My first day back to work from New York, I requested a meeting  with my boss as soon as power hour ended. There we were in that small conference room. I had it all figured out in my mind. I was going to sit down, look her in the face, thank her for everything she’s done, tell her I just couldn’t do it anymore, and politely resign.

Well, somewhere along the way, I started to feel bad, really bad. She had stood up for me, cheered me on, and I felt awful for still wanting to leave after all that. It started to feel just like a break up… and then she asked me if I thought this is where I was supposed to be –I burst into tears and choked out a no.

See, leaving this job was more than just leaving a job. I’m a planner, futurist, and there were so many factors tied into this move being a successful one, and the fact that despite all that, I still couldn’t shake the gut feeling that it just wasn’t working scared me. This was going to be my bridge into being a career woman, buying a house, traveling, saving up to move to a new city, and so on…

My mom, said something to me one day while I was on the phone with her having a full on melty on the way to work that I’ll never forget. She said, “Chelsea, at the end of the day, you’re the one who has to live this life, no one else.

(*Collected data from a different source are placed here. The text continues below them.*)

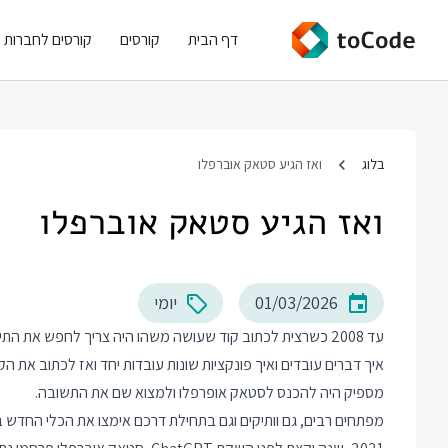
דף הבית
קורסים
קורסים לחברות
בלוג
ואז הגיע סטאק אוברפלו
ואז הגיע סטאק אוברפלו
01/03/2026
יומי
עד 2008 כשרצית לכתוב קוד שעושה משהו היה צריך לחפש את ה
איך דברים עובדים ואיך פונקציות שונות עובדות יחד ואז לכתוב את ה
מספיק היה להכנס לסטאק אופרפלו ולמצוא שם את התשובה.
מפתחים רבים, גם וותיקים וגם בתחילת דרכם אימצו את הכלי החדש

Life is too short to lead one that makes you miserable.”

More or less that’s the summary of 2014. It was a rebuilding year, and the crazy thing about rebuilding it that you don’t get there without things falling apart.

I’ve spent the last year breaking apart every area of my life asking God to clarify my purpose in all areas. My work, me personally, my calling, spirituality, family roles, all of it. The last year hasn’t been perfect, but I can actually see the progress, and I wouldn’t sacrifice this lifestyle again for anything, even if that means saying no to opportunities I would have jumped at two years ago.

As I sit here on the rooftop having breakfast up here for the first time, I can’t help but think of the following quote: Build your career around your lifestyle, not the other way around. That’s the goal.

I’m praying for any of you guys who want to make the leap, and just haven’t quite figured out how. All things work together for the good of those who have been called according to His purpose.